- **EXTRAIT SOURCE**:
= = = = = = =

III. DÉCISION DE LA COUR FÉDÉRALE
[11] Saisie du recours de M. Thibodeau en vertu de la LLO, la Cour fédérale a souligné que la seule véritable question qu’elle devait trancher était celle des dommages-intérêts, plus précisément son caractère juste et convenable. Pour ce faire, la Cour fédérale a appliqué, comme elle l’a fait dans sa décision connexe Thibodeau c. Administration de l'aéroport international de St. John’s, 2022 CF 563 (St. John’s CF), la grille d’analyse en quatre étapes développée par la Cour suprême dans l’arrêt Vancouver (Ville) c. Ward, 2010 CSC 27, [2010] 2 R.C.S. 28 (Ward), en l’adaptant au contexte de la LLO (au paragraphe 4):
À la première étape de l’analyse, il doit être établi qu’un droit garanti par la Charte a été enfreint. À la deuxième, il faut démontrer pourquoi les dommages-intérêts constituent une réparation convenable et juste, selon qu’ils peuvent remplir au moins une des fonctions interreliées suivantes : l’indemnisation, la défense du droit en cause et la dissuasion contre toute nouvelle violation. À la troisième [étape], l’État a la possibilité de démontrer, le cas échéant, que des facteurs faisant contrepoids l’emportent sur les considérations fonctionnelles favorables à l’octroi de dommages-intérêts, de sorte que ces derniers ne seraient ni convenables ni justes. La dernière étape consiste à fixer le montant des dommages-intérêts.
[12] L’AARE ayant reconnu le bien-fondé des plaintes de M. Thibodeau, la Cour fédérale conclut que la première étape de la grille d’analyse développée par la Cour suprême dans Ward, c’est-à-dire la violation, est d’emblée établie.
[13] Par la suite, la Cour fédérale aborde la deuxième étape de la grille d’analyse, soit celle consistant à identifier les objectifs poursuivis par l’octroi de dommages-intérêts. Elle se dit d’avis que les circonstances entourant la présente affaire sont semblables à celle dans St. John’s CF et que, par conséquent, « l’octroi de dommages-intérêts poursuit les mêmes objectifs »
(Décision au para. 20). Elle conclut ensuite que l’octroi de dommages-intérêts contre l’AARE est nécessaire pour contribuer « à assurer les deux autres fonctions établies dans l’arrêt Ward, à savoir la défense des droits [linguistiques] et la dissuasion »
(Décision au para. 22). La Cour fédérale ajoute qu’« [u]ne sanction concrète est nécessaire en vue de rappeler à l’AARE et aux autres institutions fédérales la nécessité de se conformer à la [LLO] et de rassurer le public quant à l’importance des droits linguistiques »
(Décision au para. 22).

= = = = = = =

- **DONNÉES EXTRAITES**:
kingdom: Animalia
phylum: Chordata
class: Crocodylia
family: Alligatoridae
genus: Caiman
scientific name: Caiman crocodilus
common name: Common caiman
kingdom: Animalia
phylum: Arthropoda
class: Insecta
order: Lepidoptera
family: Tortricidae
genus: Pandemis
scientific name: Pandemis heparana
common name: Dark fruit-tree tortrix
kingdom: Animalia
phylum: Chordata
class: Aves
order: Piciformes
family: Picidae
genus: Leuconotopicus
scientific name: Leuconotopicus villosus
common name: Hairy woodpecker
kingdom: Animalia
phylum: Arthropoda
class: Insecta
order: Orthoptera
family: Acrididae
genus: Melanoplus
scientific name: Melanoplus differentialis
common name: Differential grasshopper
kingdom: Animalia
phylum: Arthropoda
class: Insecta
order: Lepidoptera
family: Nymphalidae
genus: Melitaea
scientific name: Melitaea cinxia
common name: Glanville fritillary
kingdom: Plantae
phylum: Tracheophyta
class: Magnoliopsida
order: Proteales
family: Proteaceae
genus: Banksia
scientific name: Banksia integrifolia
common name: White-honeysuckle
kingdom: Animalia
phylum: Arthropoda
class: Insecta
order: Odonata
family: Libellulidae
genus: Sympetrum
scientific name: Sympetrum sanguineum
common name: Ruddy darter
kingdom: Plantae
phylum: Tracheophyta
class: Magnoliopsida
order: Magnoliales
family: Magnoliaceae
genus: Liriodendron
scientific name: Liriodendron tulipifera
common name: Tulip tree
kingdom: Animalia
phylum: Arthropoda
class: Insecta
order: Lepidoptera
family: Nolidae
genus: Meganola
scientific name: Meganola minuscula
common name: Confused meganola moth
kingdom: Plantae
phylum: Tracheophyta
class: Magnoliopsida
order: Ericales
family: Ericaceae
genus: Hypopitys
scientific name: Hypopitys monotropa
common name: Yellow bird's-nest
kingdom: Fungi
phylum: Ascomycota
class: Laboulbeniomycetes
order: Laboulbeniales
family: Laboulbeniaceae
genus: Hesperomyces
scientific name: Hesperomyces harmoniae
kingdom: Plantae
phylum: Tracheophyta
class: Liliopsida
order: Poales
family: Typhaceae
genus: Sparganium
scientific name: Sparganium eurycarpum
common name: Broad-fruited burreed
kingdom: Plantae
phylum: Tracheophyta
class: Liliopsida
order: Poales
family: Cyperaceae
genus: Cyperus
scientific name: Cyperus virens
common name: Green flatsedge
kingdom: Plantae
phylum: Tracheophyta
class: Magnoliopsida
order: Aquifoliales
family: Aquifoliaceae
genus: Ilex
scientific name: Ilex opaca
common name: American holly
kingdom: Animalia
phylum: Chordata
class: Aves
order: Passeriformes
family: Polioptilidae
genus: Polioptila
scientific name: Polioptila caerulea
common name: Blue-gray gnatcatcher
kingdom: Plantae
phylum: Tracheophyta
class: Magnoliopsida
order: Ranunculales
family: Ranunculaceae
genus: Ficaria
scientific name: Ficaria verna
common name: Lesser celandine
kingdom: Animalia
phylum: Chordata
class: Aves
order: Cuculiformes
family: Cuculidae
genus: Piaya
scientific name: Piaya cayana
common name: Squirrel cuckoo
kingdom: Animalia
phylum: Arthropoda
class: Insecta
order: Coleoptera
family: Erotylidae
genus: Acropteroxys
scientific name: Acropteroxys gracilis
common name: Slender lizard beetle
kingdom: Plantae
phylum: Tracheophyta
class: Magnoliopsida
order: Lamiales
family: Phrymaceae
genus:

= = = = = = =

- **À FAIRE**:
D'après l'extrait source, quelles fonctions interreliées les dommages-intérêts peuvent-ils remplir ? Les items ne jouent aucun rôle dans cet exercice.

- **CORRIGÉ**:
L'indemnisation, la défense du droit en cause et la dissuasion contre toute nouvelle violation.